Given the gradient descent algorithm:
$$x_{i+1} = x_i – \alpha_iD_i\nabla f(x_i)$$
with $\alpha_i$ suffiently small and $D_i > 0$ (positive definite)
I was under the assumption and the algorithm will always converge to a global minimum if $f$ is convex or to a local minimum. Is this not the case?
Does $f$ have to be convex for a global minimum to be found? In general, is gradient descent really finding a stationary point? with further analysis being required to determine if it's a min/max/inflection?
Best Answer
There are some provisos (in addition to the obvious requirement that $f$ is sufficiently smooth).

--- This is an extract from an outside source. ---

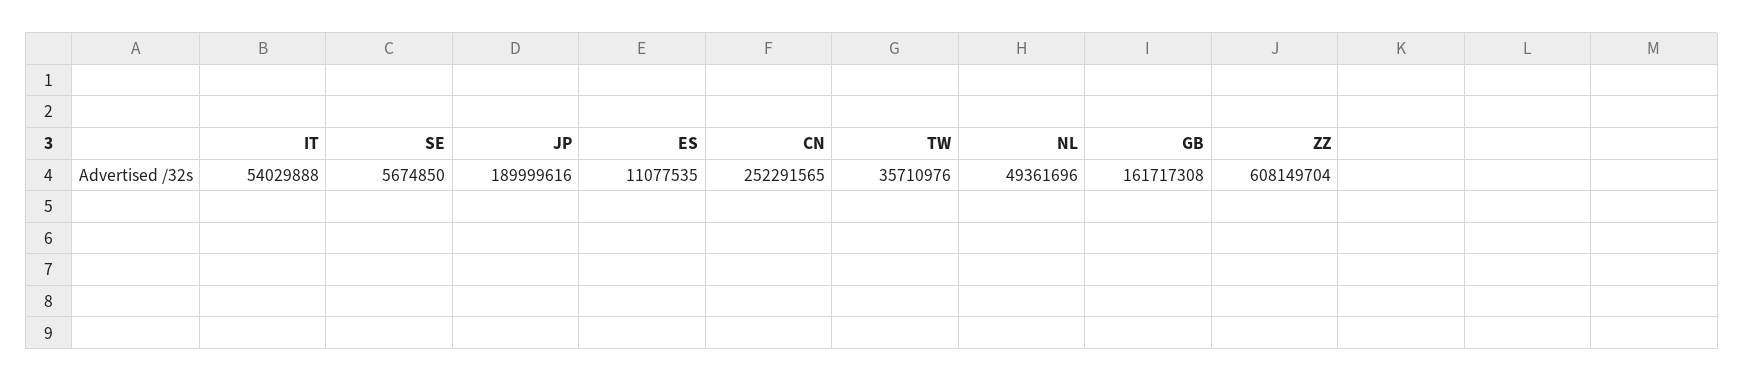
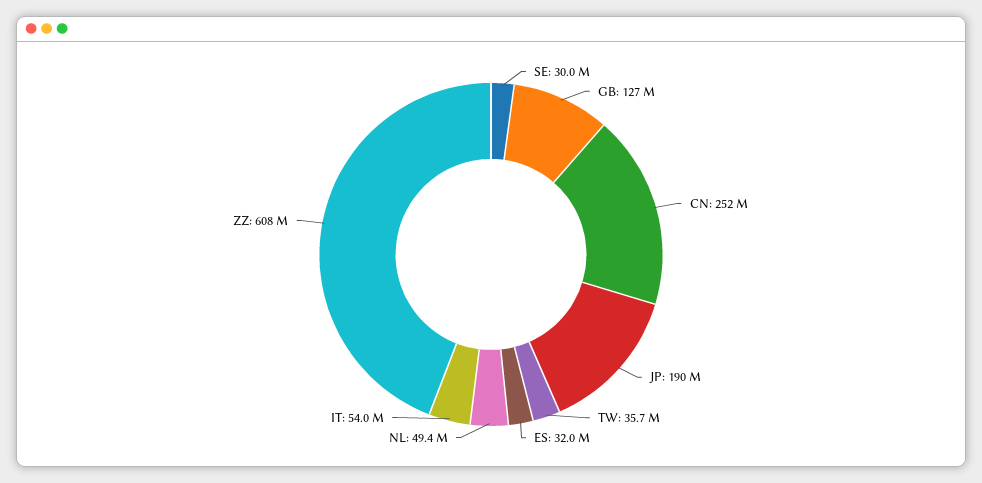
SE: 5674850 -> 30000000
ES: 11077535 -> 32000000
GB: 161717308 -> 127000000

That said, suppose gradient descent does converge to some point. This point might be a saddle point, or even a local maximum (if $x_0$ is a saddle point, you will never leave it, for example). But it's very unlikely. You will converge to a local minimum for almost all starting points and moreover if you do converge to a saddle point, you can "slide off" by applying a small random perturbation to your solution and solving again.
If $f$ is convex, all critical points of $f$ are global minima and so, if gradient descent converges, it does so to a global minimum. You might also converge to a global minimum if $f$ is not convex. Depends on the initial guess, step size, preconditioner, line search strategy... there are no guarantees.